Another very important factor is atomic memory operations. Atomic access works on a whole word basis - any unaligned access by nature cannot be guaranteed to be atomic as it will probably involve more than one access. To support atomic operations, alignment must be minmally on word boundaries.

SIMD operations, tending to be 128 bits wide or higher, should be aligned to 16 byte boundaries for optimal code generation and performance. Unaligned loads and stores may be allowed but normally these incur performance penalties.

While Intel allows unaligned access, the recommended (see section 3.6.4) alignment for objects larger than 64 bits is to 16 byte boundaries.

Apparently system malloc() implementations tend to comply with the 16 byte boundary.

To verify the above, a rough test of both the system allocator and jemalloc on x86_64 by using Box::new() on a set of types (u8, u16, u32, u64, String and a larger struct) confirms a minimum of 8 byte alignment for anything word size or smaller and 16 byte alignment for everything bigger. Sample pointer printouts below are for jemalloc but Linux libc malloc produced the same pattern:

p=0x7fb78b421028 u8
p=0x7fb78b421030 u16
p=0x7fb78b421038 u32
p=0x7fb78b421050 u64
p=0x7fb78b420060 "spam"
p=0x7fb78b4220f0 Hoge { y: 2, z: "ほげ", x: 1 }

Compare with std::mem::align_of<T>() which, on x86_64 for example, returns alignment values:

  • u8: 1 byte
  • u16: 2 bytes
  • u32: 4 bytes
  • u64: 8 bytes
  • any bigger struct: 8

Thus despite the value of std::mem::align_of::<T>(), mature allocators will do what is most pragmatic and follow recommended practice in support of optimal performance.

With all that in mind, to keep things simple, we'll align everything to a double-word boundaries.
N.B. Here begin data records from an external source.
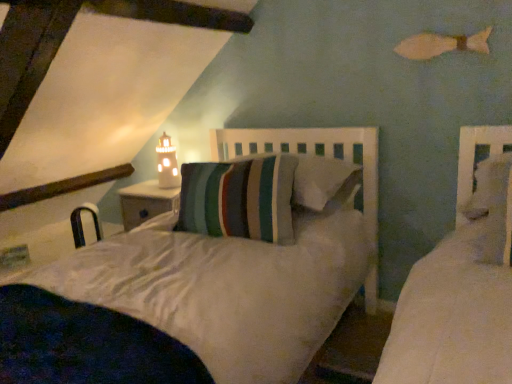
Question: Considering the relative positions of metallic silver chair at lower left and white ceramic lighthouse at upper center in the image provided, is metallic silver chair at lower left to the right of white ceramic lighthouse at upper center from the viewer's perspective?

Choices:
 (A) no
 (B) yes

Answer: (A)

Question: Can you confirm if metallic silver chair at lower left is positioned to the left of white ceramic lighthouse at upper center?

Choices:
 (A) no
 (B) yes

Answer: (B)

Question: From the image's perspective, is metallic silver chair at lower left beneath white ceramic lighthouse at upper center?

Choices:
 (A) yes
 (B) no

Answer: (A)

Question: Is metallic silver chair at lower left positioned beyond the bounds of white ceramic lighthouse at upper center?

Choices:
 (A) no
 (B) yes

Answer: (B)

Question: Considering the relative sizes of metallic silver chair at lower left and white ceramic lighthouse at upper center in the image provided, is metallic silver chair at lower left wider than white ceramic lighthouse at upper center?

Choices:
 (A) yes
 (B) no

Answer: (A)

Question: Does metallic silver chair at lower left lie behind white ceramic lighthouse at upper center?

Choices:
 (A) no
 (B) yes

Answer: (B)

Question: Is metallic silver chair at lower left completely or partially inside white ceramic lighthouse at upper center?

Choices:
 (A) no
 (B) yes

Answer: (A)

Question: From the image's perspective, is white ceramic lighthouse at upper center located beneath metallic silver chair at lower left?

Choices:
 (A) no
 (B) yes

Answer: (A)

Question: Is white ceramic lighthouse at upper center thinner than metallic silver chair at lower left?

Choices:
 (A) no
 (B) yes

Answer: (B)

Question: Does white ceramic lighthouse at upper center appear on the right side of metallic silver chair at lower left?

Choices:
 (A) no
 (B) yes

Answer: (B)

Question: Can you confirm if white ceramic lighthouse at upper center is bigger than metallic silver chair at lower left?

Choices:
 (A) yes
 (B) no

Answer: (B)

Question: Is white ceramic lighthouse at upper center in contact with metallic silver chair at lower left?

Choices:
 (A) no
 (B) yes

Answer: (A)

Question: Are striped fabric pillow at center and white ceramic lighthouse at upper center making contact?

Choices:
 (A) no
 (B) yes

Answer: (A)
When we add in prepending an object header, the minimum memory required for an object will be two words anyway.

Thus, the allocated size of an object will be calculated1 by

let alignment = size_of::<usize>() * 2;
// mask out the least significant bits that correspond to the alignment - 1
// then add the full alignment
let size = (size_of::<T>() & !(alignment - 1)) + alignment;

1

For a more detailed explanation of alignment adjustment calculations, see phil-opp's kernel heap allocator.